Anscheinend bekommt die SPD keine ordentliche Onlinekommunikation für ihren Spitzenkandidaten Peer Steinbrück hin, deshalb finanzieren jetzt fünf „herausragende Unternehmerpersönlichkeiten“ (die aus welchem Grund auch immer anonym bleiben wollen, vielleicht haben sie Angst, aufs falsche Pferd zu setzen) ein Peer-Jubel-Blog mit einem, laut Spiegel, sechsstelligen Betrag. Hinter der Redaktion steht zumindest ein Macher von „Wir in NRW“, die im vergangenen NRW-Wahlkampf im Verdacht standen, aus SPD-nahen Kreisen finanziert worden zu sein.
Lustig ist der „Über uns“-Text. Barack Obama, Arabischer Frühling, Peer Steinbrück. Kleiner gehts natürlich nicht.
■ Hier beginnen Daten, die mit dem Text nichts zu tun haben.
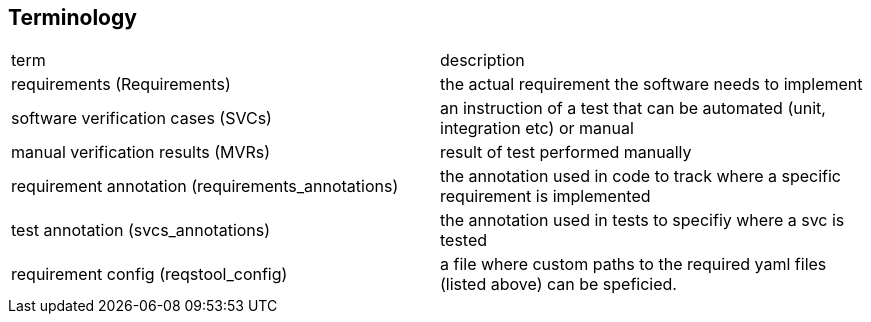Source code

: == Terminology

|===
|term|description
|requirements (Requirements)| the actual requirement the software needs to implement
|software verification cases (SVCs)|an instruction of a test that can be automated (unit, integration etc) or manual
|manual verification results (MVRs)| result of test performed manually
|requirement annotation (requirements_annotations)| the annotation used in code to track where a specific requirement is implemented
|test annotation (svcs_annotations)| the annotation used in tests to specifiy where a svc is tested
|requirement config (reqstool_config)| a file where custom paths to the required yaml files (listed above) can be speficied. 

|===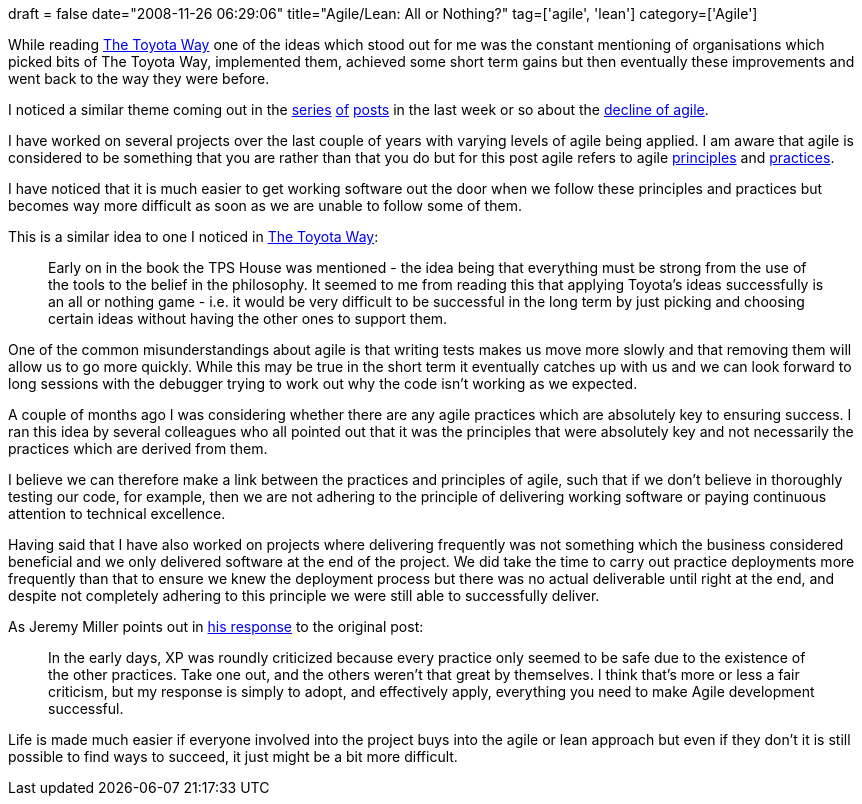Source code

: +++
draft = false
date="2008-11-26 06:29:06"
title="Agile/Lean: All or Nothing?"
tag=['agile', 'lean']
category=['Agile']
+++

While reading http://www.markhneedham.com/blog/2008/11/19/the-toyota-way-book-review/[The Toyota Way] one of the ideas which stood out for me was the constant mentioning of organisations which picked bits of The Toyota Way, implemented them, achieved some short term gains but then eventually these improvements and went back to the way they were before.

I noticed a similar theme coming out in the http://practicalagility.blogspot.com/2008/11/agile-circling-drain.html[series] http://codebetter.com/blogs/jeremy.miller/archive/2008/11/16/thoughts-on-the-decline-and-fall-of-agile.aspx[of] http://blog.objectmentor.com/articles/2008/11/16/dirty-rotten-scrumdrels[posts] in the last week or so about the http://jamesshore.com/Blog/The-Decline-and-Fall-of-Agile.html[decline of agile].

I have worked on several projects over the last couple of years with varying levels of agile being applied. I am aware that agile is considered to be something that you are rather than that you do but for this post agile refers to agile http://agilemanifesto.org/principles.html[principles] and http://www.agileadvice.com/archives/2006/09/practices_of_ag.html[practices].

I have noticed that it is much easier to get working software out the door when we follow these principles and practices but becomes way more difficult as soon as we are unable to follow some of them.

This is a similar idea to one I noticed in http://www.markhneedham.com/blog/2008/11/19/the-toyota-way-book-review/[The Toyota Way]:

____
Early on in the book the TPS House was mentioned - the idea being that everything must be strong from the use of the tools to the belief in the philosophy. It seemed to me from reading this that applying Toyota's ideas successfully is an all or nothing game - i.e. it would be very difficult to be successful in the long term by just picking and choosing certain ideas without having the other ones to support them.
____

One of the common misunderstandings about agile is that writing tests makes us move more slowly and that removing them will allow us to go more quickly. While this may be true in the short term it eventually catches up with us and we can look forward to long sessions with the debugger trying to work out why the code isn't working as we expected.

A couple of months ago I was considering whether there are any agile practices which are absolutely key to ensuring success. I ran this idea by several colleagues who all pointed out that it was the principles that were absolutely key and not necessarily the practices which are derived from them.

I believe we can therefore make a link between the practices and principles of agile, such that if we don't believe in thoroughly testing our code, for example, then we are not adhering to the principle of delivering working software or paying continuous attention to technical excellence.

Having said that I have also worked on projects where delivering frequently was not something which the business considered beneficial and we only delivered software at the end of the project. We did take the time to carry out practice deployments more frequently than that to ensure we knew the deployment process but there was no actual deliverable until right at the end, and despite not completely adhering to this principle we were still able to successfully deliver.

As Jeremy Miller points out in http://codebetter.com/blogs/jeremy.miller/archive/2008/11/16/thoughts-on-the-decline-and-fall-of-agile.aspx[his response] to the original post:

____
In the early days, XP was roundly criticized because every practice only seemed to be safe due to the existence of the other practices. Take one out, and the others weren't that great by themselves. I think that's more or less a fair criticism, but my response is simply to adopt, and effectively apply, everything you need to make Agile development successful.
____

Life is made much easier if everyone involved into the project buys into the agile or lean approach but even if they don't it is still possible to find ways to succeed, it just might be a bit more difficult.
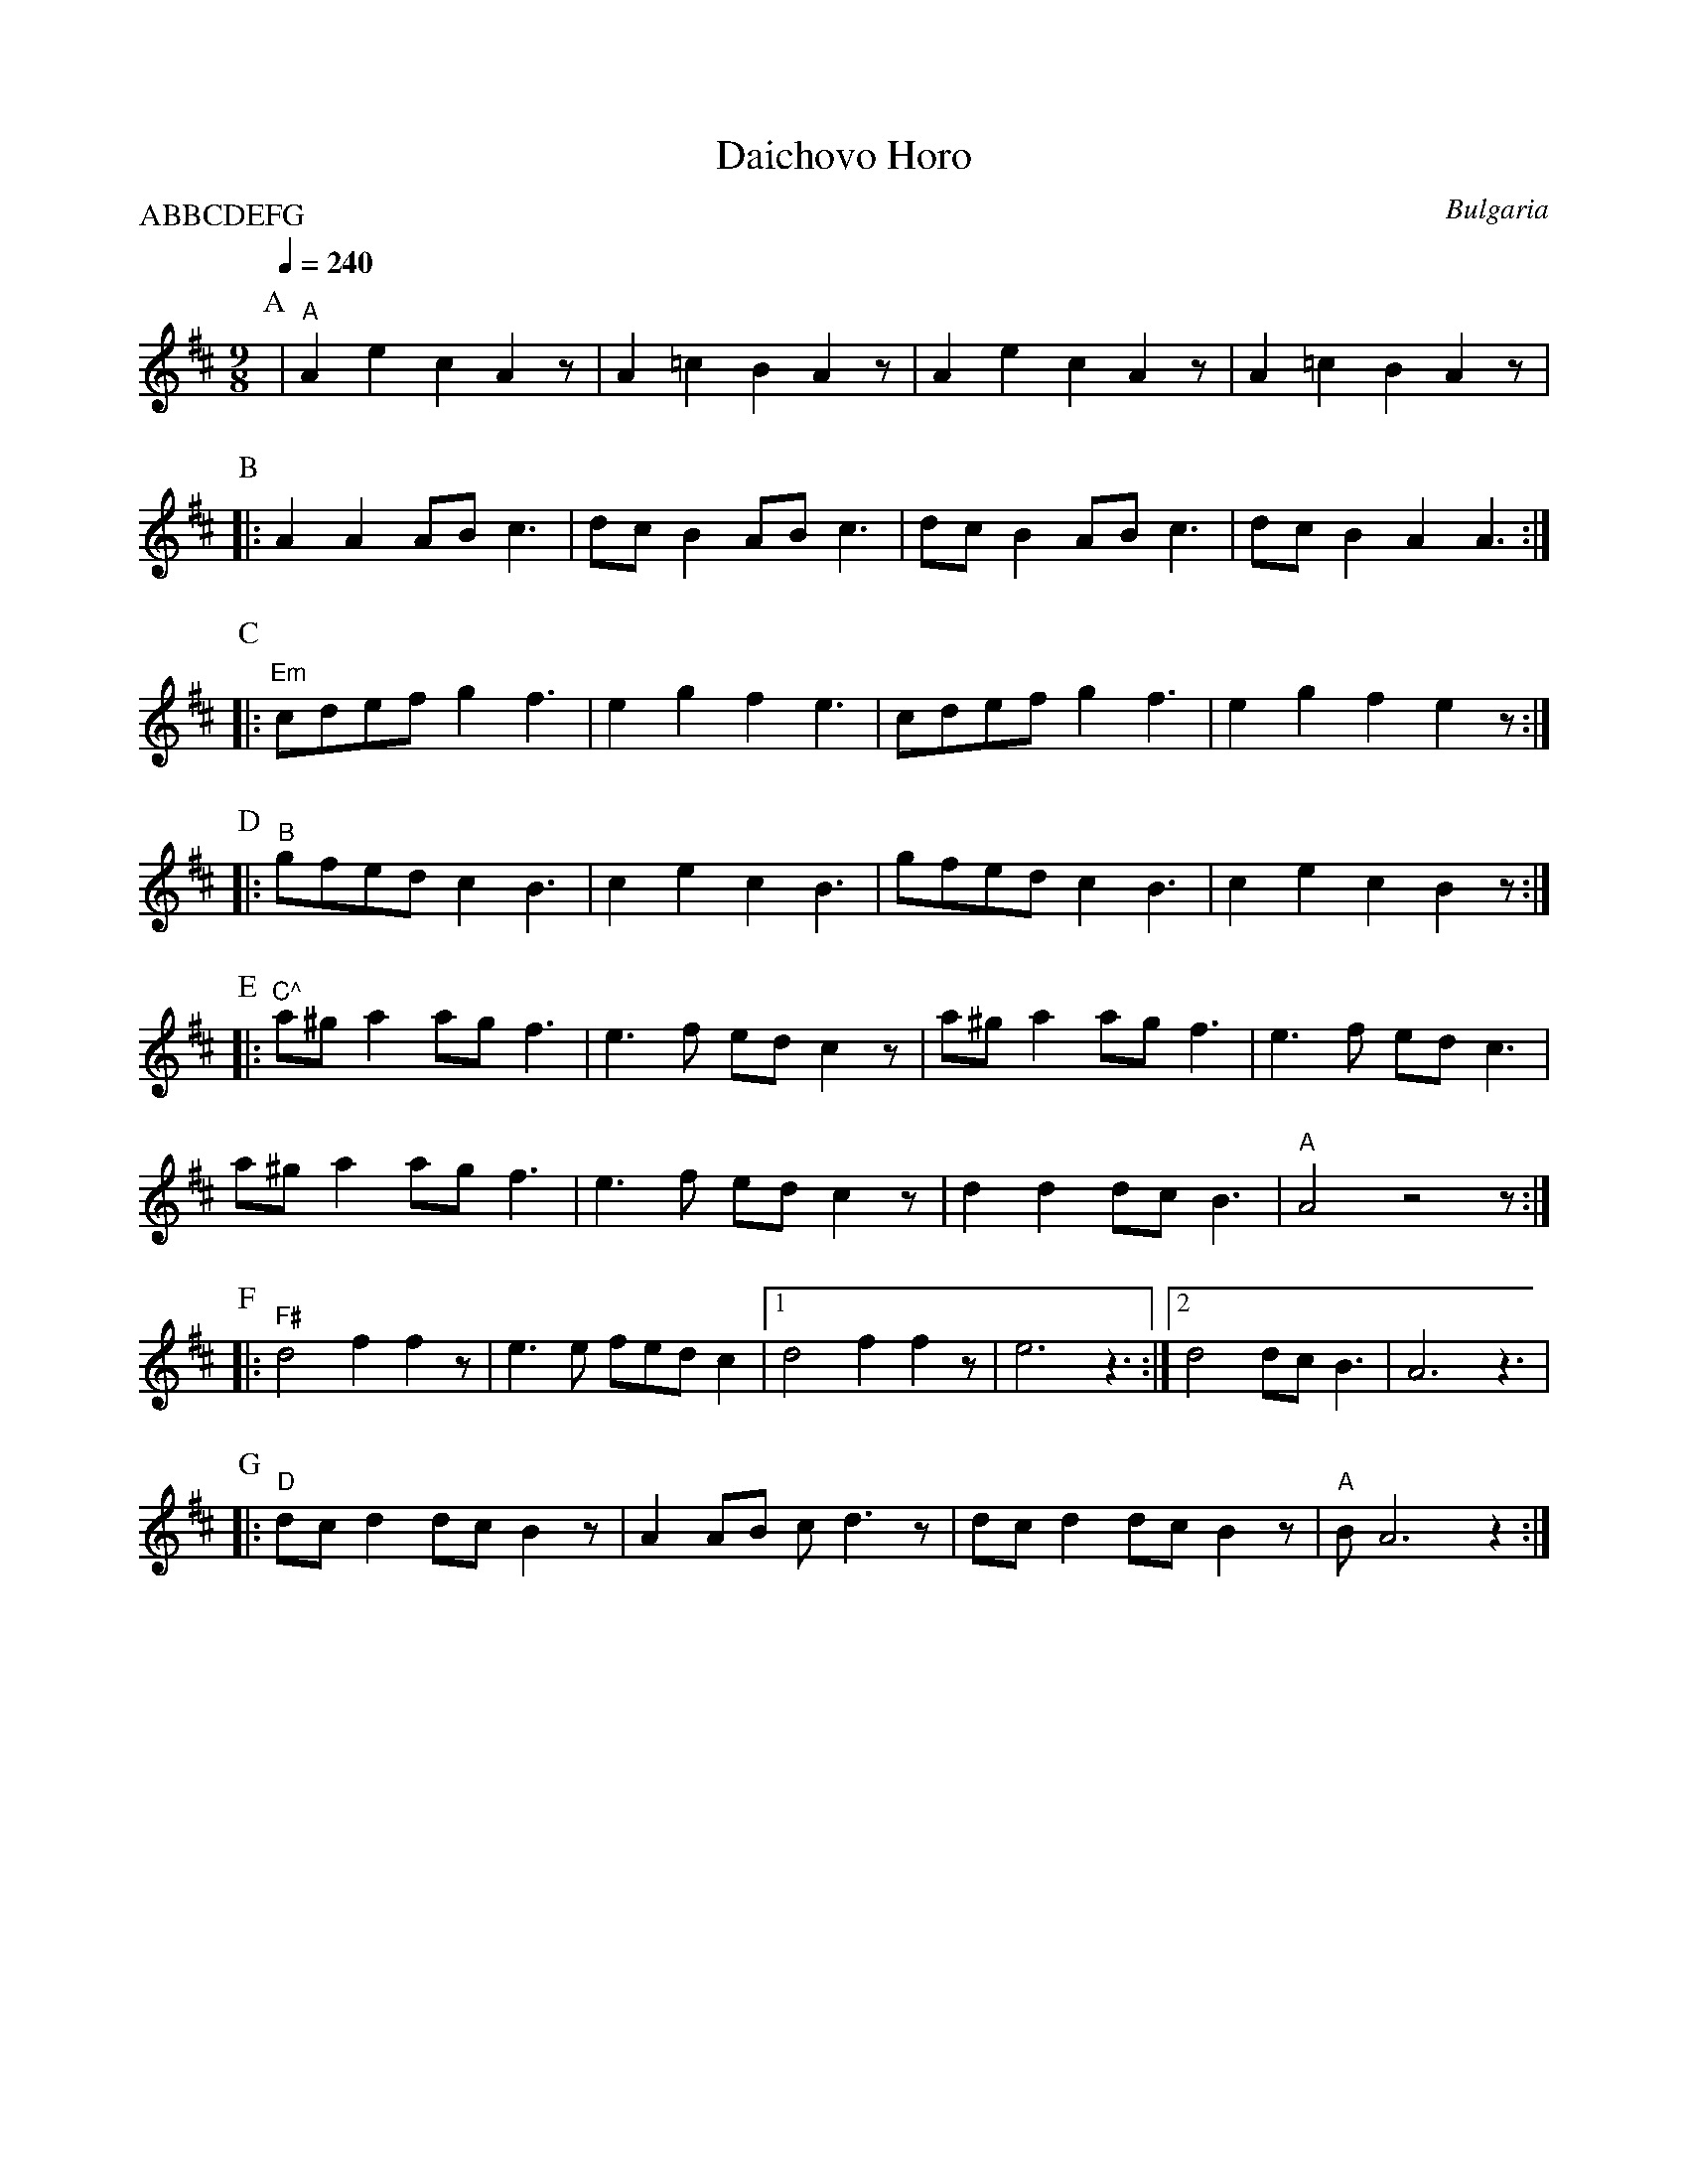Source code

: X: 106
T:Daichovo Horo
O:Bulgaria
S:from record Folkdance Underground F.U.1
F: http://www.youtube.com/watch?v=jcRjLcPstOc
L:1/8
M:9/8
Q:1/4=240
P:ABBCDEFG
%%MIDI beatstring fpmpmpmpp
K:Bm
%%MIDI program 22 Harmonica
%%MIDI chordprog 117 Melodic Tom
P: A
%%MIDI gchord fz8
| "A" A2 e2 c2 A2 z| A2 =c2 B2 A2 z| A2 e2 c2 A2 z| A2 =c2 B2 A2 z |
P: B
%%MIDI gchord f2z2I2I3
|: A2 A2 AB c3  | dcB2 ABc3     | dcB2 ABc3    | dcB2 A2 A3     :|
P: C
%%MIDI bassprog 117 Melodic Tom
%%MIDI chordprog 117 Melodic Tom
|:"Em" cdefg2f3     | e2 g2 f2 e3   | cdefg2f3     | e2 g2 f2 e2 z  :|
P:D
|:"B" gfed c2B3    | c2 e2 c2 B3   | gfed c2B3    | c2 e2 c2 B2 z  :|
P:E
|: "C^"a^g a2 ag f3 | e3f ed c2z    | a^g a2 ag f3 | e3f ed c3      |
   a^g a2 ag f3 | e3f ed c2z    | d2 d2 dcB3   |"A"A4 z4 z1        :|
P:F
|: "F#"d4 f2 f2 z   | e3 e fed c2   |[1 d4 f2 f2 z | e6 z3          :|\
   [2 d4 dcB3|A6 z3|
P:G
|: "D"dcd2 dcB2 z  | A2AB cd3 z1   | dcd2 dcB2 z  | "A"BA6 z2         :|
Die deutsche Politik hat (bisher) nicht begriffen, wie es geht. Zwar nutzen nahezu zwei Drittel aller Bundestagsabgeordneten eine Facebook-Seite, ein Viertel der Bundesminister twittert gar täglich, aber die politischen Gestalter unter der Berliner Reichstagskuppel vernachlässigen die direkte Online-Kommunikation mit den Bürgern. Wir versuchen was. Wir haben was entwickelt. Für den Kandidaten Peer Steinbrück. Peer Steinbrück lässt von seinem SPD-Team twittern – wenn es Zeit hat. Peer Steinbrück war bis Ende Oktober nicht auf Facebook präsent. Er liebt nach wie vor die direkte Begegnung mit dem Bürger. Peer Steinbrück hatte keinen Blog. Bis jetzt. […] Peer Steinbrück hat zugehört und analysiert. Er hat sein OK gegeben, dass wir seinen Namen für diesen Blog nutzen können. Abseits seiner Partei. Hier ist ein Medium entstanden – wie in den USA – das grundlegender und länger angelegt ist, als auf einen kurzfristigen Plakate-Wahlkampf.[…] Wir sind unabhängig. Peer Steinbrück will das so. Dieser Blog wird finanziert von herausragenden Unternehmerpersönlichkeiten in Deutschland, die Peer Steinbrück, seine politische Kompetenz und seine Persönlichkeit schätzen.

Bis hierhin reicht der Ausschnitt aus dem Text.